> [Extract]:
This is a sample entry from Leslie Burton’s newsletter, The Weekly Gold Digger, published on Friday, May 15, 2015.
The US Dollar has been the culprit blamed for pressuring the Gold market, so the inverse relationship remains intact.
The Gold market has all the characteristics of a potential breakout, yet it could be short-lived in light of the Fed’s affinity for speaking about the economy. The stimulus provided now from the Euro Zone, Japan and China are all supportive. If there is a delay in rate hikes in the US, we may see further upside action in the Gold. The range simply moves up. The Chinese Gold fix may be a boost for the metal that is typically seen as the fear and anxiety safe-haven product, but now may be the buyers choice trade. The Chinese love to buy Gold. China has sought to have their investment counselors suggest Gold to consumers as an investment product for years now. The Shanghai Gold Exchange (SGE) may have lofty plans for the metal which may be the boost that Gold needs to reclaim its former safe-haven value. The SGE may want to establish a yuan-denominated Gold fix price. China has craved to have the yuan become a premier currency to compete with the US Dollar. China has pursued the drawing rights from the International Monetary Fund (IMF) for years. It is thought that the People’s Bank of China may have expanded their Gold reserves to 3,000 tons perhaps. The China Gold Association reports that the Gold consumption may have increased by 326.68 metric tons in the first quarter. India may have reclaimed their top spot as the largest buyer due to jewelry sales. The International Monetary Fund (IMF) may hold 2,814 tons of Gold. It is suggested often to central banks that 4% to 10% of assets in Gold may be prudent. The Gold imports from Switzerland to China may have been around 46.4 metric tons in March. Switzerland may have imported 97.2 tons from the UK in March. Russia may have added 31.1 tons of Gold in March taking the reserves to 1,237.9 tons. The SPDR Gold Shares decreased by about 0.61% to 723.91 on Thursday. Gold ETF’s in general may have increased holdings of about 49.2 million ounces. According to the World Gold Council, the demand for Gold globally may have slipped by 1% to 1,079.3 tons in the first quarter. In 2014, the total demand for Gold amounted to 3,924 tons. Central banks may have purchased about 119.4 tons in the first quarter according to the World Gold Council. Gold in electronics were down 2% in the first quarter. Technology increased their Gold consumption by 4% to 12 tons in the same time frame. Mine production grew 2% year on year to 729 tons according to the World Gold Council.

> [Page images with extracted text]:
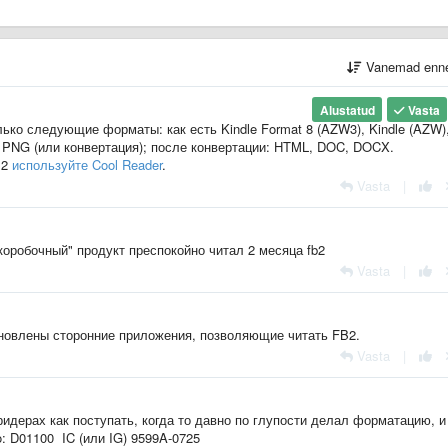
Vanemad enn
Alustatud
Vasta
ько следующие форматы: как есть Kindle Format 8 (AZW3), Kindle (AZW)
 PNG (или конвертация); после конвертации: HTML, DOC, DOCX.
B2
используйте Cool Reader
.
Vasta
|
коробочный" продукт преспокойно читал 2 месяца fb2
Vasta
|
ановлены сторонние приложения, позволяющие читать FB2.
Vasta
|
идерах как поступать, когда то давно по глупости делал форматацию, и
: D01100 IC (или IG) 9599A-0725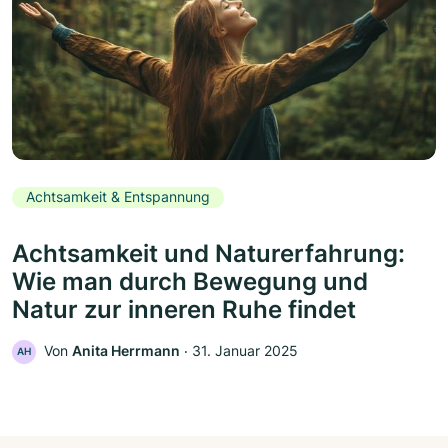
Achtsamkeit & Entspannung
Achtsamkeit und Naturerfahrung:
Wie man durch Bewegung und
Natur zur inneren Ruhe findet
Von
Anita Herrmann
‧
31. Januar 2025
AH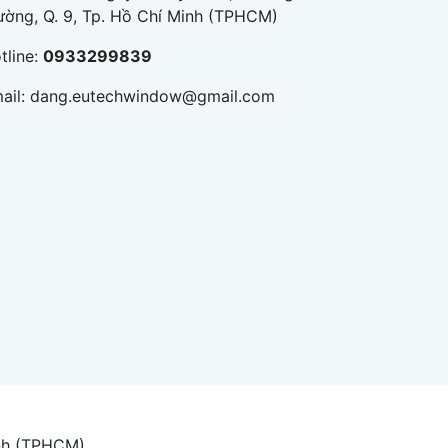
ường, Q. 9, Tp. Hồ Chí Minh (TPHCM)
tline:
0933299839
ail:
dang.eutechwindow@gmail.com
inh (TPHCM)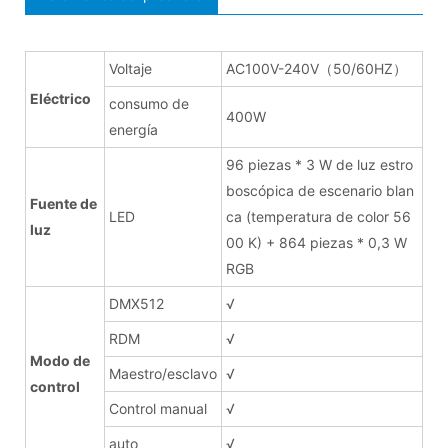
Voltaje
AC100V-240V（50/60HZ）
Eléctrico
consumo de
400W
energía
96 piezas * 3 W de luz estro
boscópica de escenario blan
Fuente de
LED
ca (temperatura de color 56
luz
00 K) + 864 piezas * 0,3 W
RGB
DMX512
√
RDM
√
Modo de
Maestro/esclavo
√
control
Control manual
√
auto
√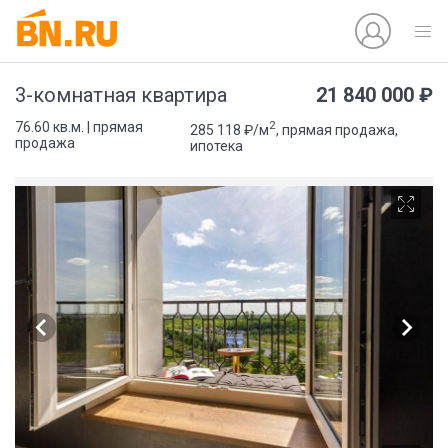
21 840 000 ₽
3-комнатная квартира
2
76.60 кв.м. | прямая
285 118 ₽/м
, прямая продажа,
продажа
ипотека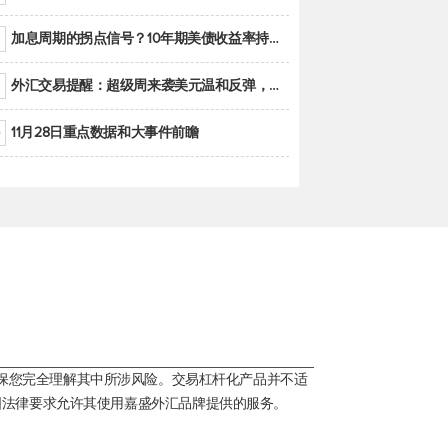
加息周期的拐点信号？10年期美债收益率持续低于联邦基金利率目标区间
外汇交易提醒：超级周来袭美元温和反弹，警惕筑底可能性
11月28日重点数据和大事件前瞻
保您完全理解其中所涉风险。交易杠杆化产品并不适
国法律要求允许其使用嘉盛外汇品牌提供的服务。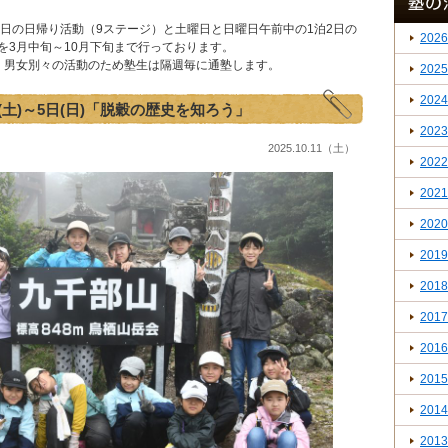
日の日帰り活動（9ステージ）と土曜日と日曜日午前中の1泊2日の
2026
を3月中旬～10月下旬まで行っております。
れ、男女別々の活動のため塾生は隔週毎に通塾します。
2025
2024
日(土)～5日(日)「脱穀の歴史を知ろう」
2023
2025.10.11（土）
2022
2021
2020
2019
2018
2017
2016
2015
2014
2013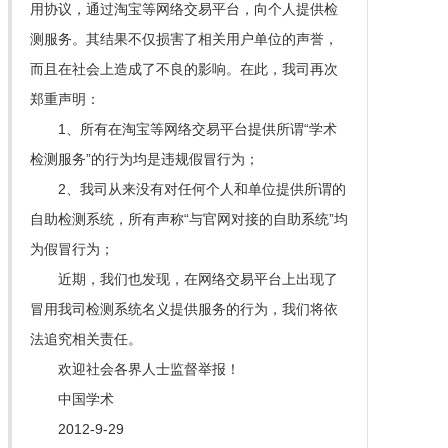
用协议，通过淘宝等网络交易平台，向个人提供检
测服务。其结果不仅损害了相关用户单位的声誉，
而且在社会上造成了不良的影响。在此，我司再次
郑重声明：
1、所有在淘宝等网络交易平台提供所谓“学术
检测服务”的行为均是违规假冒行为；
2、我司从来没有对任何个人和单位提供所谓的
自助检测系统，所有声称“与官网对接的自助系统”均
为假冒行为；
近期，我们也发现，在网络交易平台上出现了
冒用我司检测系统名义提供服务的行为，我们将依
法追究相关责任。
欢迎社会各界人士监督举报！
中国学术
2012-9-29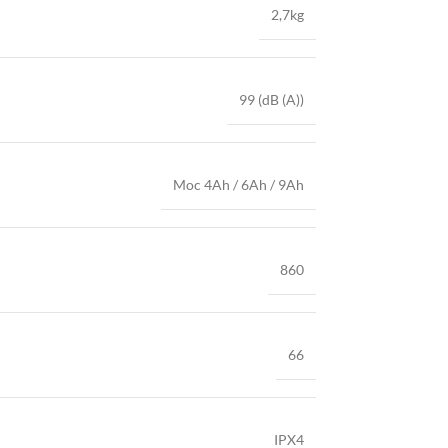
2,7kg
99 (dB (A))
Moc 4Ah / 6Ah / 9Ah
860
66
IPX4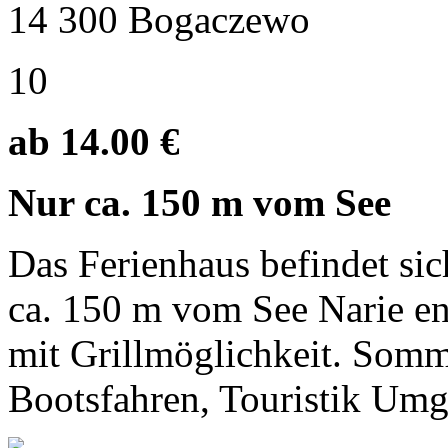
14 300 Bogaczewo
10
ab 14.00 €
Nur ca. 150 m vom See
Das Ferienhaus befindet si
ca. 150 m vom See Narie ent
mit Grillmöglichkeit. Somm
Bootsfahren, Touristik Umge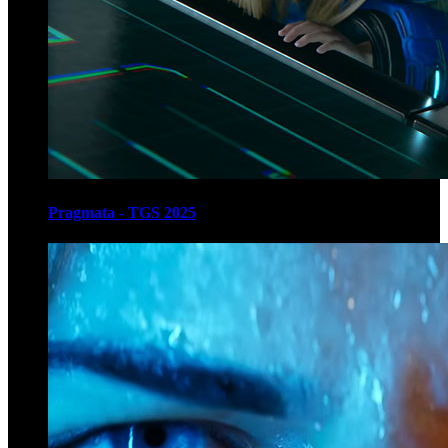
Pragmata - TGS 2025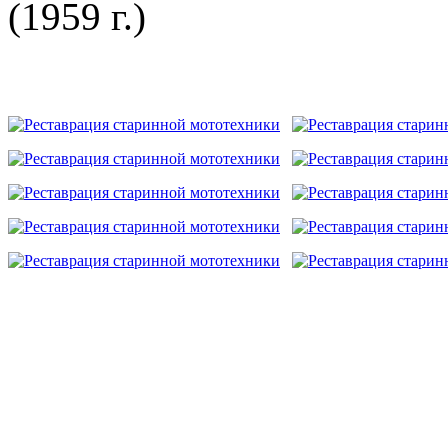
(1959 г.)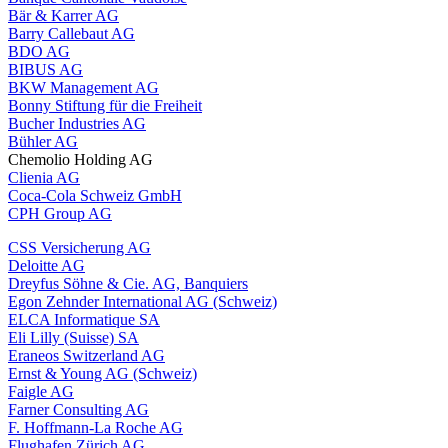
Bär & Karrer AG
Barry Callebaut AG
BDO AG
BIBUS AG
BKW Management AG
Bonny Stiftung für die Freiheit
Bucher Industries AG
Bühler AG
Chemolio Holding AG
Clienia AG
Coca-Cola Schweiz GmbH
CPH Group AG
CSS Versicherung AG
Deloitte AG
Dreyfus Söhne & Cie. AG, Banquiers
Egon Zehnder International AG (Schweiz)
ELCA Informatique SA
Eli Lilly (Suisse) SA
Eraneos Switzerland AG
Ernst & Young AG (Schweiz)
Faigle AG
Farner Consulting AG
F. Hoffmann-La Roche AG
Flughafen Zürich AG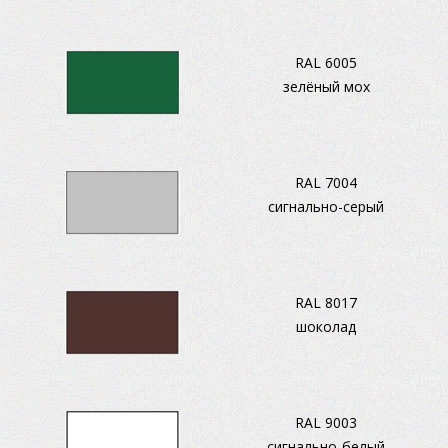
RAL 6005
зелёный мох
RAL 7004
сигнально-серый
RAL 8017
шоколад
RAL 9003
сигнально-белый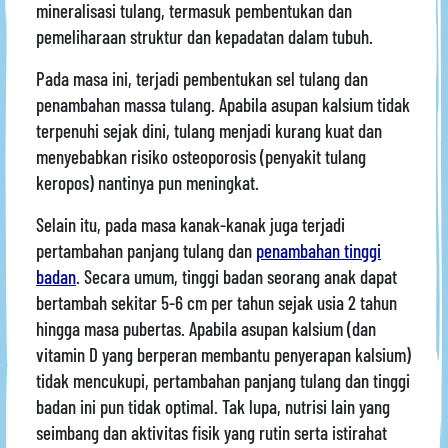
mineralisasi tulang, termasuk pembentukan dan
pemeliharaan struktur dan kepadatan dalam tubuh.
Pada masa ini, terjadi pembentukan sel tulang dan
penambahan massa tulang. Apabila asupan kalsium tidak
terpenuhi sejak dini, tulang menjadi kurang kuat dan
menyebabkan risiko osteoporosis (penyakit tulang
keropos) nantinya pun meningkat.
Selain itu, pada masa kanak-kanak juga terjadi
pertambahan panjang tulang dan
penambahan tinggi
badan
. Secara umum, tinggi badan seorang anak dapat
bertambah sekitar 5-6 cm per tahun sejak usia 2 tahun
hingga masa pubertas. Apabila asupan kalsium (dan
vitamin D yang berperan membantu penyerapan kalsium)
tidak mencukupi, pertambahan panjang tulang dan tinggi
badan ini pun tidak optimal. Tak lupa, nutrisi lain yang
seimbang dan aktivitas fisik yang rutin serta istirahat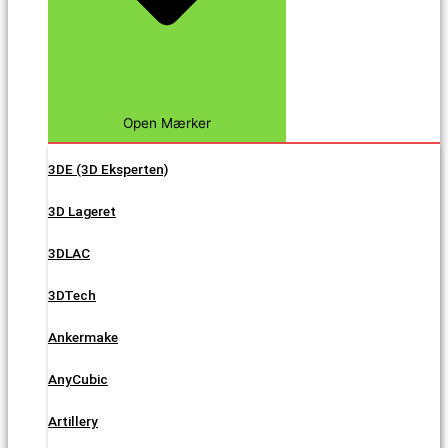
Open Mærker
3DE (3D Eksperten)
3D Lageret
3DLAC
3DTech
Ankermake
AnyCubic
Artillery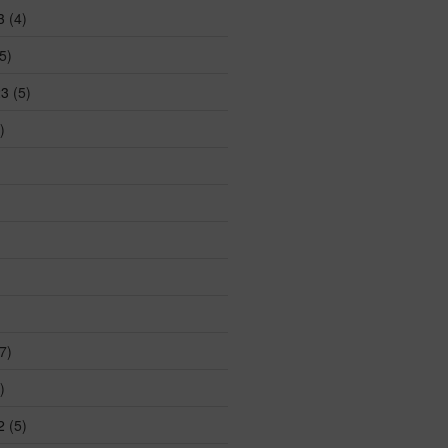
3
(4)
5)
23
(5)
)
7)
)
2
(5)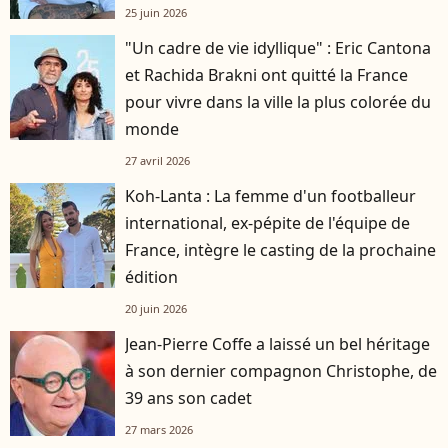
25 juin 2026
"Un cadre de vie idyllique" : Eric Cantona
et Rachida Brakni ont quitté la France
pour vivre dans la ville la plus colorée du
monde
27 avril 2026
Koh-Lanta : La femme d'un footballeur
international, ex-pépite de l'équipe de
France, intègre le casting de la prochaine
édition
20 juin 2026
Jean-Pierre Coffe a laissé un bel héritage
à son dernier compagnon Christophe, de
39 ans son cadet
27 mars 2026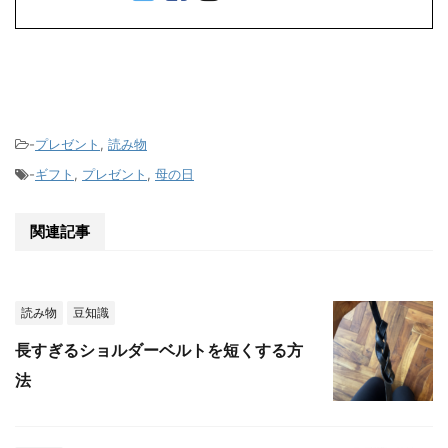
-
プレゼント
,
読み物
-
ギフト
,
プレゼント
,
母の日
関連記事
読み物
豆知識
長すぎるショルダーベルトを短くする方
法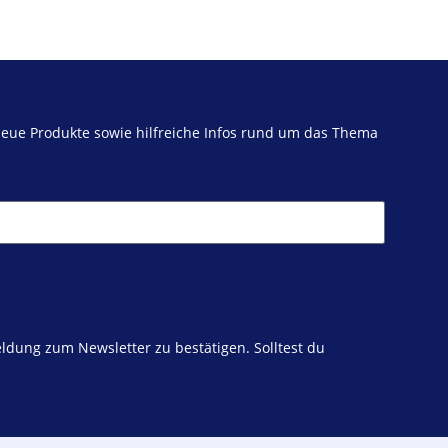
neue Produkte sowie hilfreiche Infos rund um das Thema
ldung zum Newsletter zu bestätigen. Solltest du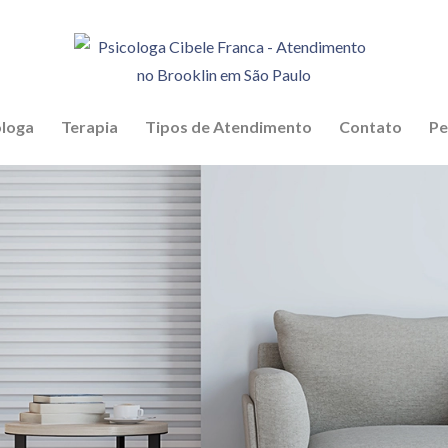
eriência clínica. Atendimentos de adultos, adolescentes, casais, ge
óloga
Terapia
Tipos de Atendimento
Contato
Pe
Brooklin em São Paulo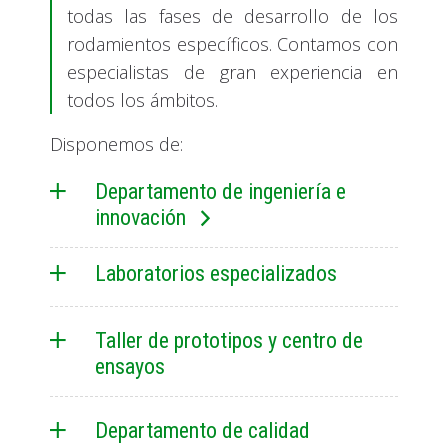
todas las fases de desarrollo de los
rodamientos específicos. Contamos con
especialistas de gran experiencia en
todos los ámbitos.
Disponemos de:
Departamento de ingeniería e
innovación
Laboratorios especializados
Taller de prototipos y centro de
ensayos
Departamento de calidad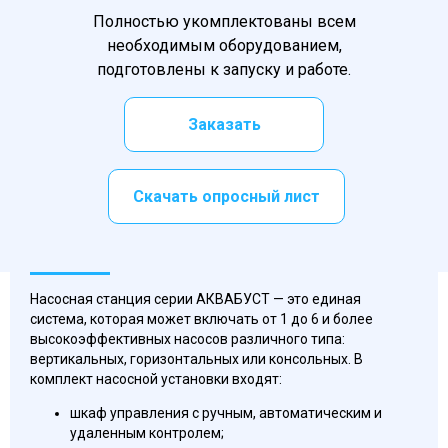
Полностью укомплектованы всем
необходимым оборудованием,
подготовлены к запуску и работе.
Заказать
Скачать опросный лист
Насосная станция серии АКВАБУСТ — это единая
система, которая может включать от 1 до 6 и более
высокоэффективных насосов различного типа:
вертикальных, горизонтальных или консольных. В
комплект насосной установки входят:
шкаф управления с ручным, автоматическим и
удаленным контролем;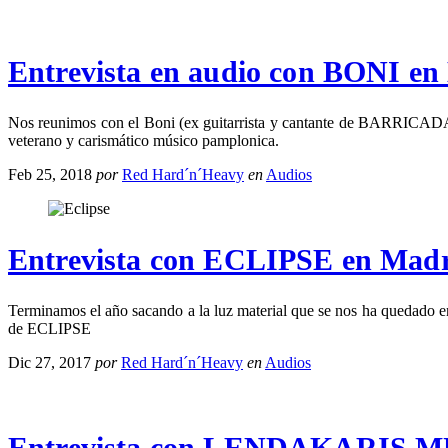
Entrevista en audio con BONI en
Nos reunimos con el Boni (ex guitarrista y cantante de BARRICADA) 
veterano y carismático músico pamplonica.
Feb 25, 2018
por
Red Hard´n´Heavy
en
Audios
Entrevista con ECLIPSE en Mad
Terminamos el año sacando a la luz material que se nos ha quedado en 
de ECLIPSE
Dic 27, 2017
por
Red Hard´n´Heavy
en
Audios
Entrevista con LENDAKARIS 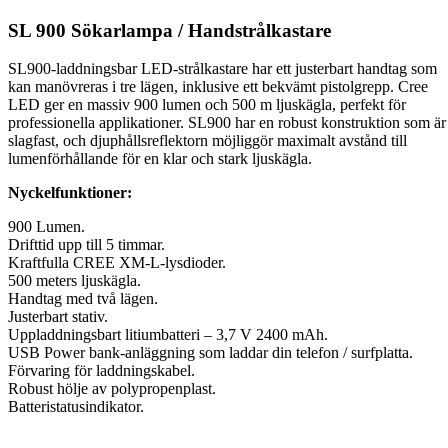
SL 900 Sökarlampa / Handstrålkastare
SL900-laddningsbar LED-strålkastare har ett justerbart handtag som
kan manövreras i tre lägen, inklusive ett bekvämt pistolgrepp. Cree
LED ger en massiv 900 lumen och 500 m ljuskägla, perfekt för
professionella applikationer. SL900 har en robust konstruktion som är
slagfast, och djuphållsreflektorn möjliggör maximalt avstånd till
lumenförhållande för en klar och stark ljuskägla.
Nyckelfunktioner:
900 Lumen.
Drifttid upp till 5 timmar.
Kraftfulla CREE XM-L-lysdioder.
500 meters ljuskägla.
Handtag med två lägen.
Justerbart stativ.
Uppladdningsbart litiumbatteri – 3,7 V 2400 mAh.
USB Power bank-anläggning som laddar din telefon / surfplatta.
Förvaring för laddningskabel.
Robust hölje av polypropenplast.
Batteristatusindikator.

> [Complete the following]:
(A) Repeat the passage from the gold newsletter entry word for word, beginning at the words that contain "This is a sample" and stopping after "relationship remains intact.".
(B) List every country named in the gold newsletter entry.

> [Task-by-task results]:
(A)
This is a sample entry from Leslie Burton’s newsletter, The Weekly Gold Digger, published on Friday, May 15, 2015.
The US Dollar has been the culprit blamed for pressuring the Gold market, so the inverse relationship remains intact.

(B)
- United States (US)
- Japan
- China
- India
- Switzerland
- United Kingdom (UK)
- Russia